Paul T., infirmier de profession et promoteur d’un centre santé non agréé du côté de Village, au lieu dit première Entrée Cogefar, n’est plus seulement poursuivi pour exercice illégal de la médecine.

 

La requalification des faits reprochés à l’homme par le Tribunal de première instance de Douala-Ndokoti, tant souhaitée par l’accusation depuis octobre 2015, date à laquelle l’affaire avait éclaté, est effective: Paul T., à l’audience prévue dans les prochains jours, devra donc aussi répondre aux accusations d’outrage à la pudeur sur mineurs de 16 ans et sur mineurs de 16 à 21 ans, conformément aux articles 346 et 347 du code pénal.

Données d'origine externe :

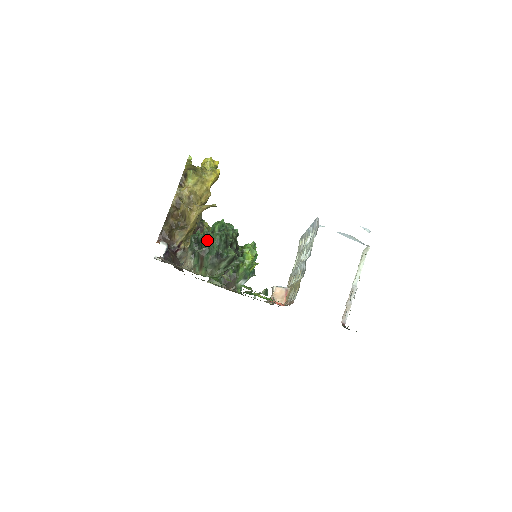
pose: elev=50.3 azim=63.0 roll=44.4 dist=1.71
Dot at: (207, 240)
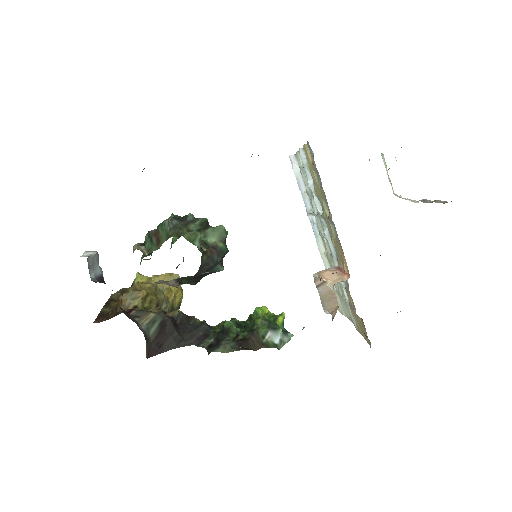
Dot at: (158, 225)
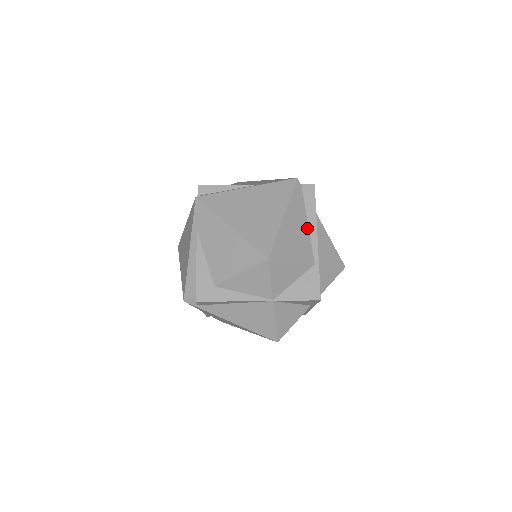
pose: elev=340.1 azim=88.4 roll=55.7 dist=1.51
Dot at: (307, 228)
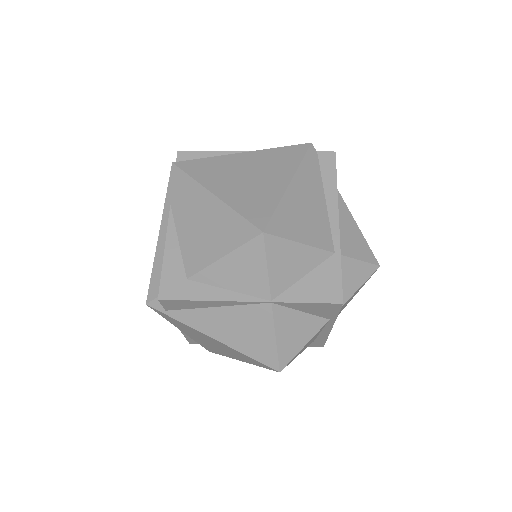
Dot at: (324, 205)
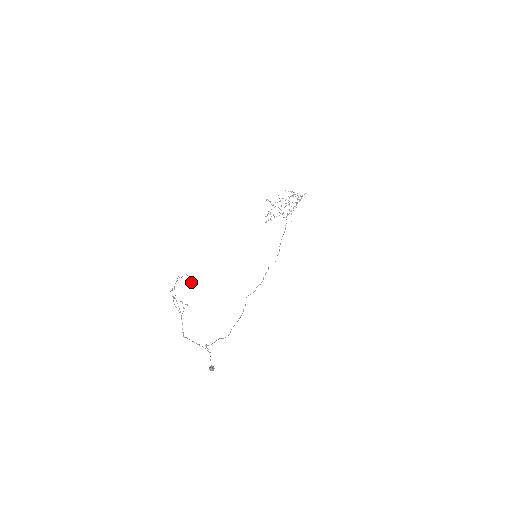
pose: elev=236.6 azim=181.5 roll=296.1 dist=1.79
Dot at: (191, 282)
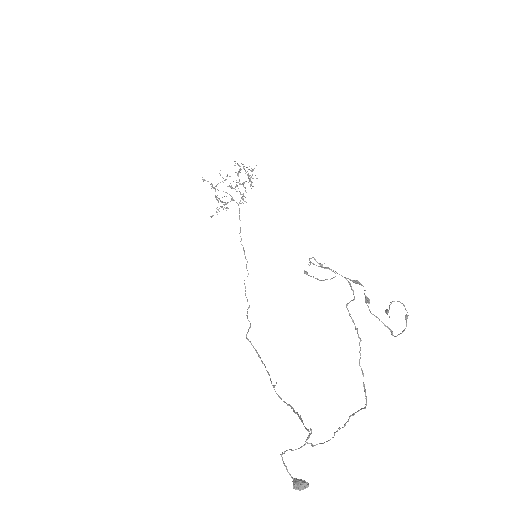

En effet, l’infirmier avait été accusé par plusieurs jeunes hommes, dont certains aujourd’hui majeurs, de leur avoir fait subir des attouchements sexuels. Et pendant ces « consultations » d’un autre genre, il leur aurait prélevé du sperme, recueillant le liquide séminal dans « des plaques et des tubes ». Et pour les mettre dans des conditions favorables, il leur projetait des films pornographiques. Ces pratiques, selon les témoignages de quelques victimes passées devant la barre, remontent à 2008 et auraient duré des années.